Horton told a record DWIC audience of 1,300 delegates that insurance provides stability and reliability amidst great uncertainty, because it not only offers financial security, but promotes confidence and enables economic growth by mitigating risks.

He said: “Insurance is not merely a transaction, I am a great believer that it is a force for good, offering peace of mind and protection in times of meaning.”

However, he also argued that in a world of increasing volatility, insurers must be more consistent if they are to help businesses  manage their interconnected risks. 

He explained: “While the world around us is increasingly uncertain, I’ve long held the belief that in response, insurance needs to be consistent… It is something I find very frustrating with the insurance world that we’re not as consistent as we should be.”

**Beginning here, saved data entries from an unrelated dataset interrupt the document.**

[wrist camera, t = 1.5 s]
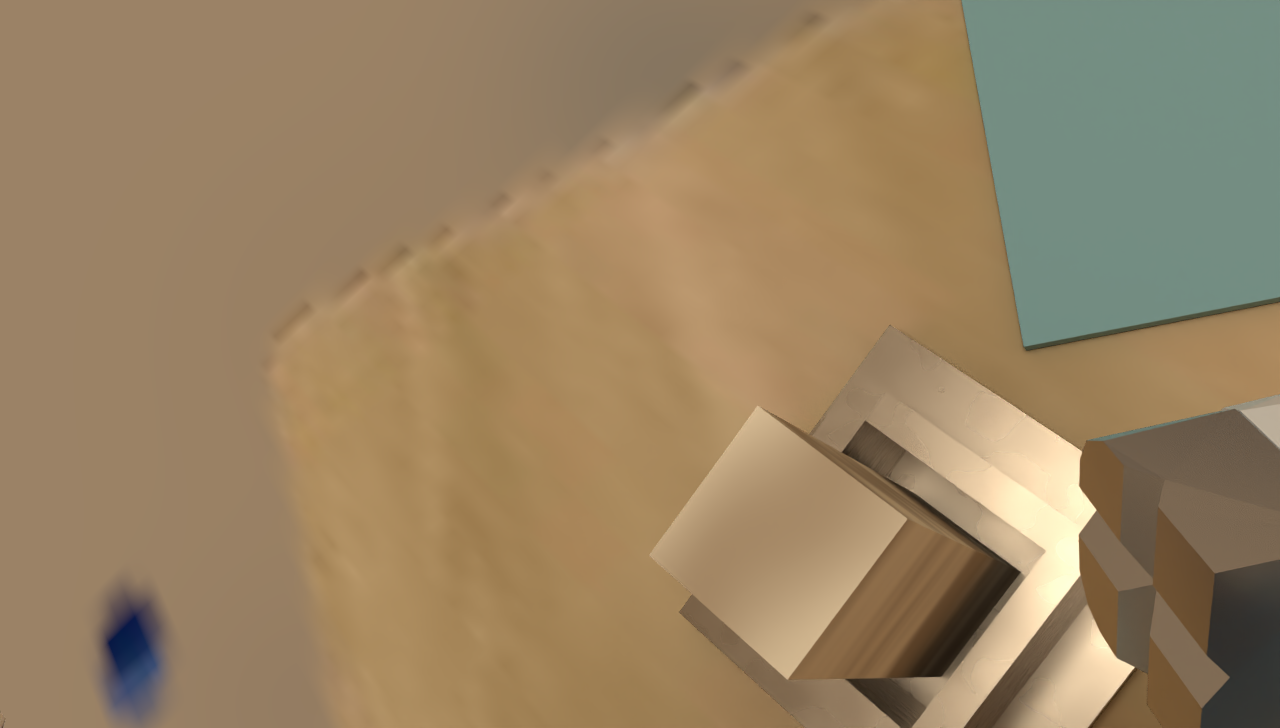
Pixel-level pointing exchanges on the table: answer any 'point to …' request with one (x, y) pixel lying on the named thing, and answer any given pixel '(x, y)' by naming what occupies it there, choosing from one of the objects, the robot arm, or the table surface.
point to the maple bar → (829, 561)
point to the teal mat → (1132, 157)
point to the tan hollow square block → (997, 517)
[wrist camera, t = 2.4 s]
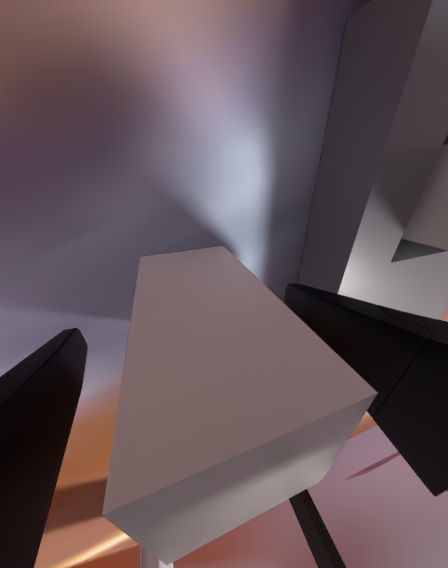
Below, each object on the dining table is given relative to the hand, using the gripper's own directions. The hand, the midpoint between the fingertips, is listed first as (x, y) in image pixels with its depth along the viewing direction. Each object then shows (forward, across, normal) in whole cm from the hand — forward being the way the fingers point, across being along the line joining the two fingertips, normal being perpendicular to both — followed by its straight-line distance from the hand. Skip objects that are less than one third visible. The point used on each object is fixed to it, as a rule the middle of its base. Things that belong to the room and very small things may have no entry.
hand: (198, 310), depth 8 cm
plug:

Horton says that this means thinking carefully about approach, pricing, appetite, and claims adding that buying an insurance product should be a consistent process.

He said: “What we’re trying to do is get consistency across our appetite on in certain lines of business, working with our clients through the cycle and remaining consistent in our lines of business and geographies.

“Pricing is always challenging… Prices go up and down and are very volatile within the insurance industry… We also need to be consistent in how we treat claims… something that can be challenging, especially when there are major events.”

The final area he argued insurers must prioritise is internal culture. That means treating employees consistently, creating a culture where it’s safe to speak up, and being open and transparent from an engagement perspective and for strong governance.

Horton concluded: “Consistently investing in talent and capabilities is a non-negotiable and not only helps us attract talent, but also retain it in a rapidly changing environment.

“We need to invest in training and development programs to equip our teams with the skills needed to navigate complex risks and emerging trends.

“Get the foundational elements of a positive culture right for all people and will ultimately have happy clients, brokers, and other stakeholders. And this should mean a consistent financial return, ultimately, to our shareholders.”